How does trauma-related dissociation develop?
Dissociation as avoidance coping often happens due to a traumatic event. Many people who have dissociative disorders experienced a traumatic event in their childhood, although dissociation can arise with other types of trauma. People who dissociate while experiencing trauma are more likely to develop a pattern of dissociation as a coping strategy.
5 strategies to cope with dissociation
- Slow breathing. Take a moment to close your eyes, breathe slowly in and then slowly out. Count up and down from 10 while you slowly breathe. This can help with relaxation.
- Use your 5 senses. Name 5 things you see, 4 things you feel, 3 things you hear, 2 things you smell, and 1 thing you taste. This strategy is helpful as it can easily be done anywhere.

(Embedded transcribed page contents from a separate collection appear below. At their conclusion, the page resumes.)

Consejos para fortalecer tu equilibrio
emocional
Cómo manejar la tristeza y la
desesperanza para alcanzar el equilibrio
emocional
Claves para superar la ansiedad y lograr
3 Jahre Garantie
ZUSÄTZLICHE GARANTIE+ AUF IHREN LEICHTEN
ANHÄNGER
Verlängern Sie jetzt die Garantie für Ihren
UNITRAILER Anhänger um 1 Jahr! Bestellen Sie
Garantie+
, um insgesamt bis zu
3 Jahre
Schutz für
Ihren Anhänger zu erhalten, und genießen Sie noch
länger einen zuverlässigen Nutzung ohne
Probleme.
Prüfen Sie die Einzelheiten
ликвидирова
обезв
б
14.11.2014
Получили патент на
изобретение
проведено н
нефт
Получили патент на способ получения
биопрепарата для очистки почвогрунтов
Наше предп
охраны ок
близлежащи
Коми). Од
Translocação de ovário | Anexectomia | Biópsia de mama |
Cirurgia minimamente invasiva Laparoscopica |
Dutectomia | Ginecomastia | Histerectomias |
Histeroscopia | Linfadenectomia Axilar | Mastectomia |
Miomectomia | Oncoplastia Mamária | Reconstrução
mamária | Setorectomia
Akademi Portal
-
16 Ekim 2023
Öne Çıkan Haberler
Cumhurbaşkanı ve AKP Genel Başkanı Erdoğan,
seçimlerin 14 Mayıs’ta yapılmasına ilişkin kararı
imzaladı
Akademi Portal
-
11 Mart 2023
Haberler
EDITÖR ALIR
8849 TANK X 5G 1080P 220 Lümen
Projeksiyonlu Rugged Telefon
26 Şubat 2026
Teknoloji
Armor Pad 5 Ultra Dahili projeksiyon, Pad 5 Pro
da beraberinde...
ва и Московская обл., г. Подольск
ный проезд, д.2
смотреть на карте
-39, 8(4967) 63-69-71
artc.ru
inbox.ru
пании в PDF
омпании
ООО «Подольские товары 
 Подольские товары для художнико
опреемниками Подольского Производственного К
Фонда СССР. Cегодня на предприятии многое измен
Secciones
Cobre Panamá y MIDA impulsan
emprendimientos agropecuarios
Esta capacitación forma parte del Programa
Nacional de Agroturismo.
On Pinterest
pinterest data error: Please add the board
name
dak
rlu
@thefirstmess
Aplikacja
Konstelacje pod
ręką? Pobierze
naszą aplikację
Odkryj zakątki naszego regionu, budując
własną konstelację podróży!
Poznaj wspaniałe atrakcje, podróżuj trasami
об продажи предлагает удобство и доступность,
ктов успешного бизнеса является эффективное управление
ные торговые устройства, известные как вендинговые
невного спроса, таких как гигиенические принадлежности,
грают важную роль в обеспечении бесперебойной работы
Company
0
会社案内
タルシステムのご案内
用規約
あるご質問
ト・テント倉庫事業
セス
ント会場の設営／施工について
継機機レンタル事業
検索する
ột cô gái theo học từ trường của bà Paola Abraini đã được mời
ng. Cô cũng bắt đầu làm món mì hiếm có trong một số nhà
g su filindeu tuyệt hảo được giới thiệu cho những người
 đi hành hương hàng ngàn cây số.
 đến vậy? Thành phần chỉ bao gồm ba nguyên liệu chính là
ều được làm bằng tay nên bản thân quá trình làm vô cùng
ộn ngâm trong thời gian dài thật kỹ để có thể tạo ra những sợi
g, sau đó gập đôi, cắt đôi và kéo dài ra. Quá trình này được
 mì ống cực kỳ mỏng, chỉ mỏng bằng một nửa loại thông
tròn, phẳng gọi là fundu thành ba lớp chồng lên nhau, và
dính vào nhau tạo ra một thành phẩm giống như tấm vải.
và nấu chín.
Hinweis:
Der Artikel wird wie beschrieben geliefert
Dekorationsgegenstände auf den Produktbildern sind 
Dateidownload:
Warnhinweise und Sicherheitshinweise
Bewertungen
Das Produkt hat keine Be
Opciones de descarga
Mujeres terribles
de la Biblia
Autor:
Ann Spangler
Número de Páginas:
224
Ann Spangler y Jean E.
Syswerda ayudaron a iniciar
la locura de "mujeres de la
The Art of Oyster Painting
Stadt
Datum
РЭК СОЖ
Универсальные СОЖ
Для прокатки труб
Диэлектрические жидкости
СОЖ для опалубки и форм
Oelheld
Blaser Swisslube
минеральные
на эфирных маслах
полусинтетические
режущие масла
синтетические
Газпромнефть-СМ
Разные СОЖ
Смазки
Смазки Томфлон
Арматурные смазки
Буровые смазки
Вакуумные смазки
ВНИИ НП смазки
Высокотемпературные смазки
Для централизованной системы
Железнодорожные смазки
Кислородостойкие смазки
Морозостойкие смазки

- Fill your environment with things that engage your senses. Things like nice smelling perfume or room spray, soft blankets and cushions, ice tray or ice pack in the freezer, lollies to focus on taste. It can be helpful to have these items around home or work (even just in a “rescue box”) to have them available when doing the 5 senses strategy.
- Go for a mindfulness walk. Pay close attention as you walk as to how your body feels as you take each step, and the sounds you hear, and the things you see. Take note of the physical sensations you feel throughout the walk.
- Keep a journal or diary. Try to implement this into your daily routine and take the time to recall your day in detail. As you write, be mindful of noticing any times you may have dissociated throughout the day and what thoughts you may have had leading up to that.